Inévitable question en ce lundi 14 mars. Question posée aussi bien dans les salons politiques, les salons de ces dames pour la première soubhiyeh de la semaine et surement dans les salons de coiffure (qui d’ailleurs prolifèrent dans la ville à une vitesse impressionnante (4 nouveaux dans ma rue en 6 mois).

Alors tu y étais ? Le « y » représentant pour les lecteurs peu impliqués dans la mouise libanaise la place des Martyrs rebaptisée place de la Liberté, cet immense espace plus ou moins vide de bâtiments (pour l’instant) permettant de concentrer une masse humaine variant selon les sources entre 70,000 et 700,000 personnes.

Y étais-tu donc ? (têtu que je suis) !

Je vous répondrais à la façon du reportage de DSK sur Canal+ … en fin d’article.

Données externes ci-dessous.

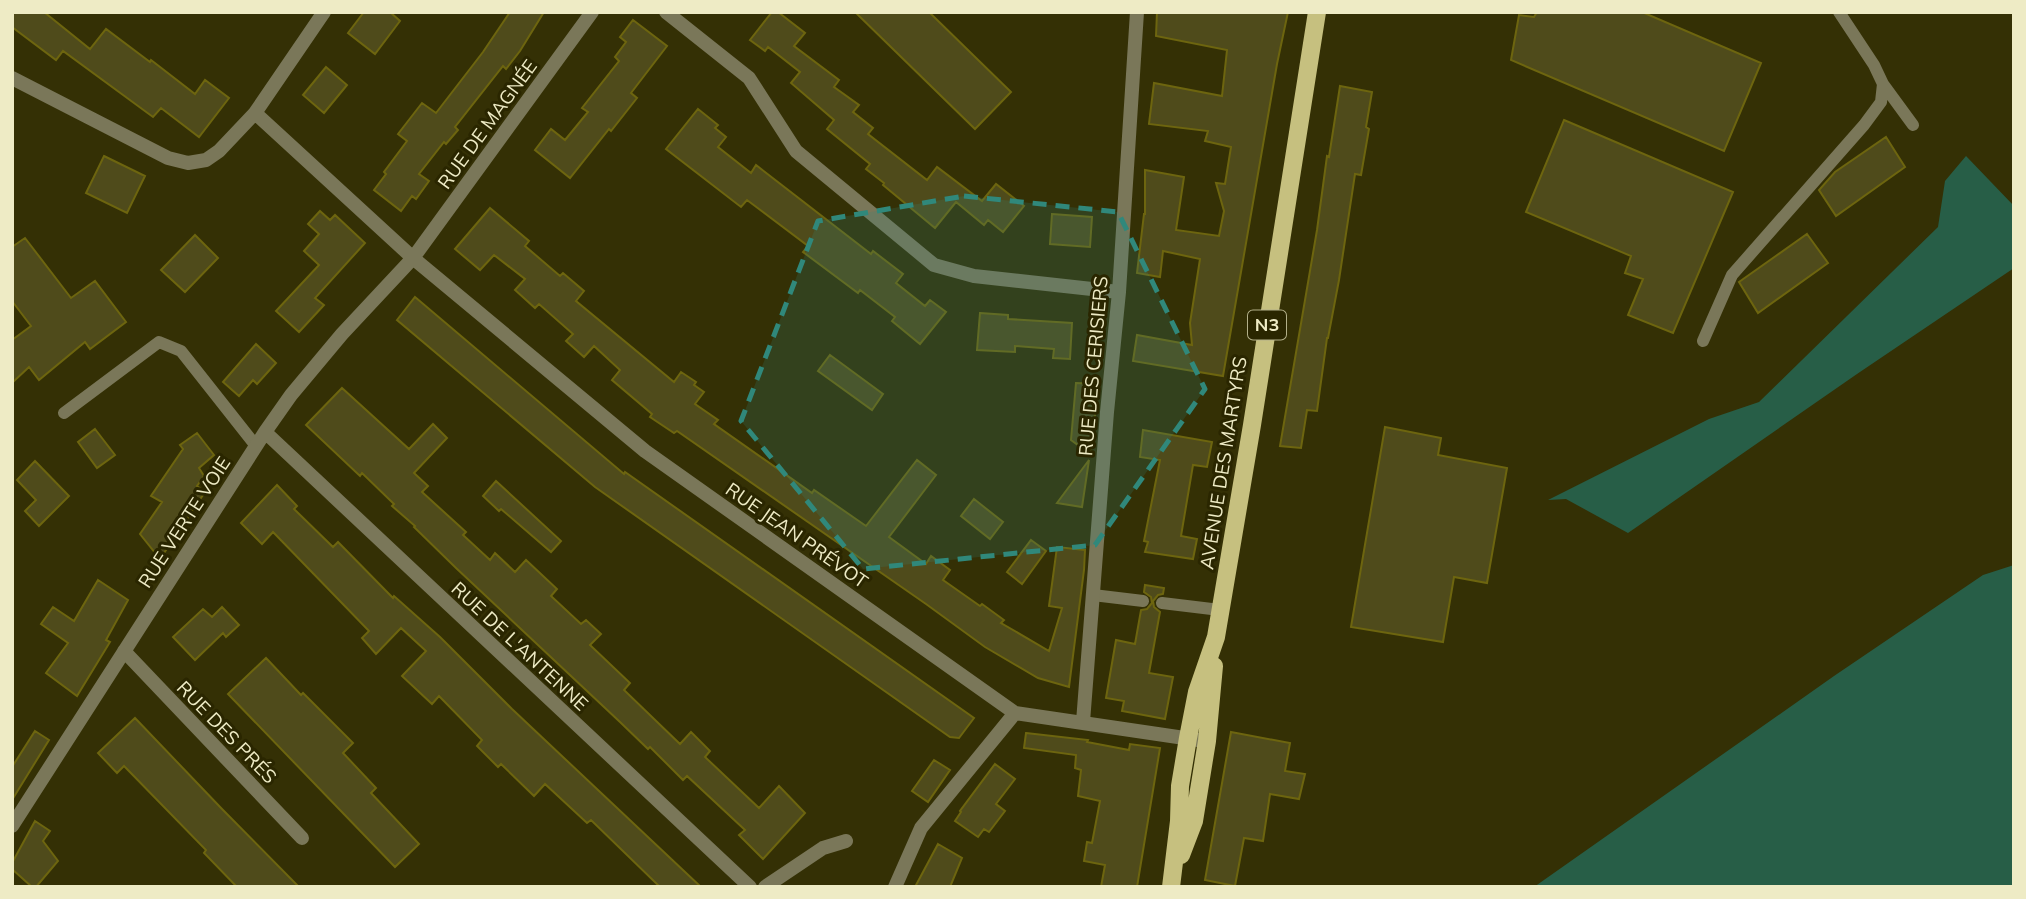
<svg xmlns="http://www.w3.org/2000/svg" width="2026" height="899" viewBox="0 0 2026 899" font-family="Mulish,sans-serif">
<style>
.green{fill:#275e47}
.building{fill:#4f4b1b;stroke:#6d650f;stroke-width:2}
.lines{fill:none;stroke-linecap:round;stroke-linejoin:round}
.service{stroke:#7a7759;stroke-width:12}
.minor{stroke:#7a7759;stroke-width:14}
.primary{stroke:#c6c07f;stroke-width:18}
.marked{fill:#30887b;fill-opacity:0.2;stroke:#30887b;stroke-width:5;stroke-dasharray:14 9;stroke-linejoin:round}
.labels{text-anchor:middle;stroke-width:6;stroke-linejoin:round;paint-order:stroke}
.shield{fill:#2a2600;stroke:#b3b08a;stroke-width:2}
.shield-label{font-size:18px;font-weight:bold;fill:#eeebc5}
.street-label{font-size:19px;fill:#eeebc5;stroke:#2a2600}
</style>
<rect width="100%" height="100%" fill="#343005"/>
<path class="green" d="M1966 156 2014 206V268L1857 374 1628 533 1566 499 1548 500 1709 419 1759 402 1938 227 1945 181Z
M2014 565V887H1534L1834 676 1983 575Z"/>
<path class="building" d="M12 12H44L90 49 106 29 150 62 151 60 195 94 205 80 229 98 199 137 161 108 153 117 63 51 56 60 12 27Z
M364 12H390L400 21 375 54 348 33Z
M510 12H544L520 51 506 69 503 66 455 127 458 130 446 144 444 142 419 174 429 181 416 199 412 196 401 211 374 190 386 174 384 172 407 141 398 134 422 103 436 113 483 52Z
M772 12H778L805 33 794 46 839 80 834 87 859 105 853 112 873 128 868 134 927 180 937 167 982 201 996 184 1024 206 1003 232 988 220 984 225 956 202 935 228 883 185 884 183 866 169 870 164 827 129 834 120 791 83 800 72 768 47 765 51 750 40Z
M855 12H929L1011 92 975 129Z
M1157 12H1288L1277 64 1223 376 1133 361 1137 335 1192 345 1190 323 1200 259 1163 251 1160 277 1137 273 1144 214H1145V170L1184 177 1176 230 1219 236 1224 211 1216 183 1225 184 1231 147 1205 141 1208 131 1149 124 1154 83 1222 96 1227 50 1156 36Z
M1537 12H1642L1761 63 1724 151 1511 60 1519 15 1534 17Z
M633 20 667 46 631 93 637 98 611 131 609 129 570 178 535 150 551 129 565 140 588 112 582 108 619 61 615 57 626 42 620 37Z
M326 67 347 85 324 113 303 95Z
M1340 86 1372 92 1366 127 1369 129 1361 175 1355 174 1339 280 1328 338H1327L1317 411 1307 410 1301 448 1280 446 1317 230 1327 156 1329 157Z
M698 109 718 125 715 128 726 137 718 147 751 173 756 165 871 254 873 251 903 274 896 283 925 306 930 300 946 312 920 344 892 321 895 317 860 290 858 293 803 252 808 246 747 200 741 207 666 149Z
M1564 120 1733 192 1673 333 1628 315 1643 279 1625 273 1631 256 1526 212Z
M1886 137 1905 167 1836 216 1819 190 1835 172Z
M104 156 145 176 127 213 86 193Z
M490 208 529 241 525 246 560 276 563 273 584 291 576 301 674 382 681 372 696 382 694 385 704 392 695 404 718 420 714 424 812 493 814 490 866 526 917 460 936 475 889 537 926 564 931 556 950 570 943 580 980 606 982 604 1004 620 1001 623 1049 651 1062 608 1049 606 1057 547 1085 550 1084 570 1069 687 1038 678 985 647 926 604 677 431 674 433 650 417 652 414 612 380 620 370 594 346 584 357 566 341 573 334 539 304 535 308 515 290 525 279 494 255 480 270 455 249Z
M320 211 330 220 335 215 365 243 315 298 324 305 299 332 276 311 319 265 304 251 319 234 308 224Z
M1052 214 1092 217 1090 247 1050 244Z
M1807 234 1828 263 1758 313 1739 282Z
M195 235 218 258 185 292 161 270Z
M25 238 71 298 95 281 126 322 90 349 85 342 39 380 29 367 12 383V340L31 326 12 301V247Z
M415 297 624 474 625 472 974 718 959 738 950 737 595 487 397 320Z
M980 313 1008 315V319L1072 323 1070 359 1053 358 1054 349 1015 346V352L977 350Z
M256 344 276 363 257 384 253 380 239 396 223 382Z
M830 355 883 394 872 410 818 371Z
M1076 383 1099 384 1090 454 1071 440Z
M342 388 409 449 433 424 447 438 414 473 428 486 422 492 466 532 463 535 490 560 495 553 515 572 526 560 557 589 551 596 581 624 586 620 601 634 590 645 630 683 624 690 680 744 691 732 710 751 705 757 759 808 779 786 805 813 763 859 739 835 745 830 687 776 683 780 650 747 648 749 620 722 456 568 414 527 415 526 392 506 394 504 362 473 360 476 306 425Z
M1385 427 1441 438 1438 455 1507 468 1487 583 1454 577 1443 642 1351 627Z
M95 429 115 455 97 468 78 442Z
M1143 430 1212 442 1207 467 1193 465 1181 536 1197 539 1193 559 1145 552 1148 542 1144 541 1160 460 1140 457Z
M197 433 214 455 199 468 204 476 197 486 205 492 160 559 140 534 162 502 151 496 183 449 180 445Z
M1089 460 1082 507 1057 503Z
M35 461 69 496 39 526 25 511 36 500 17 480Z
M496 481 561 541 551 552 501 509 499 511 483 496Z
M277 485 297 506 294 509 333 547 338 542 393 598 394 596 440 637 512 709 701 887H660L591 820 587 823 545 784 534 796 501 764 498 767 477 746 482 740 439 696 432 704 402 676 426 651 401 628 376 654 362 638 369 631 273 532 262 544 241 523Z
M974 499 1003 522 990 539 961 516Z
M1031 540 1046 551 1022 584 1007 572Z
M98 580 128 600 106 640 110 642 77 696 46 673 68 643 41 624 53 607 74 621Z
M1145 585 1164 588 1163 594 1158 595 1153 601 1154 607 1160 612 1149 673 1173 677 1165 719 1122 711 1124 701 1106 698 1116 640 1135 644 1141 610 1147 609 1152 603 1151 597 1144 592Z
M222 607 239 625 226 637 223 633 195 660 173 637 203 609 212 617Z
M266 658 301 695 303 693 353 743 343 753 376 788 371 793 419 844 395 867 228 694Z
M135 718 222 809 299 887H237L204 853 206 850 124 766 117 773 98 753Z
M35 731 49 740 12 800V767Z
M1231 732 1290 743 1285 771 1305 774 1299 799 1270 794 1263 841 1244 838 1235 886 1205 880Z
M1026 733 1088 740 1087 742 1129 750 1130 744 1160 748 1137 887H1101L1105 865 1084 861 1087 842 1092 843 1100 801 1078 796 1081 770 1075 768 1076 755 1024 748Z
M934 760 950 770 928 802 912 791Z
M995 764 1015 779 996 804 1005 811 989 832 984 829 978 837 955 821 961 812 960 811Z
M35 821 50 831 43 841 58 861 36 887H32L12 869V863Z
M938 844 962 858 950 887H915Z"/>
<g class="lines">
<path class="service" d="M1839 12 1874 65 1883 84 1913 125
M1703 341 1732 275 1864 125 1881 102 1883 84
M64 413 159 342 181 351 256 446
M1093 595 1143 601
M1162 603 1220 610"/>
<path class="minor" d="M666 12 749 78 796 151 934 265 974 276 1119 292
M12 78 168 158 188 163 206 160 219 151 255 113 324 12
M255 113 413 258 645 451 1015 713 1198 740
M265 432 750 887
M124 651 302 838
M1083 722 1107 412 1119 292 1137 12
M12 826 265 432 291 395 342 334 413 258 592 12
M765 887 823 848 846 841
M895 887 921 828 1015 713"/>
<path class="primary" d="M1181 855 1194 821 1207 741 1214 666
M1171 887 1179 821 1180 786 1188 738 1197 692 1216 637 1252 425 1317 12"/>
</g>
<path class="marked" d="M964 196 1118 212 1205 389 1095 545 863 569 741 421 818 221Z"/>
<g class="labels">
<rect class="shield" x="1248" y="310.5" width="38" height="29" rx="5"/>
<g class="shield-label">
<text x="1267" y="331">N3</text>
</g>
<g class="street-label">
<text transform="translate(487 124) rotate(-54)" y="7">RUE DE MAGNÉE</text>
<text transform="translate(1093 366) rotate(-85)" y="7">RUE DES CERISIERS</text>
<text transform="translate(1223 463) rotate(-81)" y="7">AVENUE DES MARTYRS</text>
<text transform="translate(184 522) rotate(-57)" y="7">RUE VERTE VOIE</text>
<text transform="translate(797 535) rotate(35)" y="7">RUE JEAN PRÉVOT</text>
<text transform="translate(520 646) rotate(43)" y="7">RUE DE L'ANTENNE</text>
<text transform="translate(227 732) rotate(46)" y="7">RUE DES PRÉS</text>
</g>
</g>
<rect width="2026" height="899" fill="none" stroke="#eeebc5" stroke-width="28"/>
</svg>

Mes voisins, amis, connaissances ont eu chacun une de ces 3 attitudes :
J’y étais pour mes enfants, pour moi, pour nos martyrs, pour le tribunal, pour la liberté, pour le rejet des armes,…
Bien sur que non ! Je ne vais pas aller acclamer des voyous, des voleurs, ils ont endetté le pays, ils ont fait main basse sur l’économie, la paralysie c’est eux, des collabos, libérons la Palestine….
Rien à cirer
Ce rassemblement, certes impressionnant au vu des erreurs de l’équipe qui a dirigé le pays depuis 2005, n’a rien apporté comme solutions. Elle a montré un fait : le pouvoir de mobilisation toujours présent (à grand renfort de locations de bus) de la partie dite du 14 mars.

Je dirais aussi que cette même place pourrait se retrouver noire (sans jeu de mots) de monde demain matin si un appel était lancé en ce sens par le camp du 8 mars. J’espère que non ! Ca me boufferait un autre week-end.

Match nul donc. Equipes renvoyées dos à dos. Le train-train quotidien de lamentations et des menaces va reprendre.

Les rien-a-cirer eux sont un peu fatalistes, un peu opportunistes, mais surtout très lassés des atermoiements de nos polichiciens.

Pour ma part je résumerais la journée de dimanche et la position actuelle du 14 mars par une phrase que Desproges aurait pu leur adresser :

Pour rester belle. Si vous avez les seins qui tombent, faîtes-vous refaire le nez, ça détourne l’attention.

A se voir, A se lire, A sortir des chapeaux autre chose que des discours creux.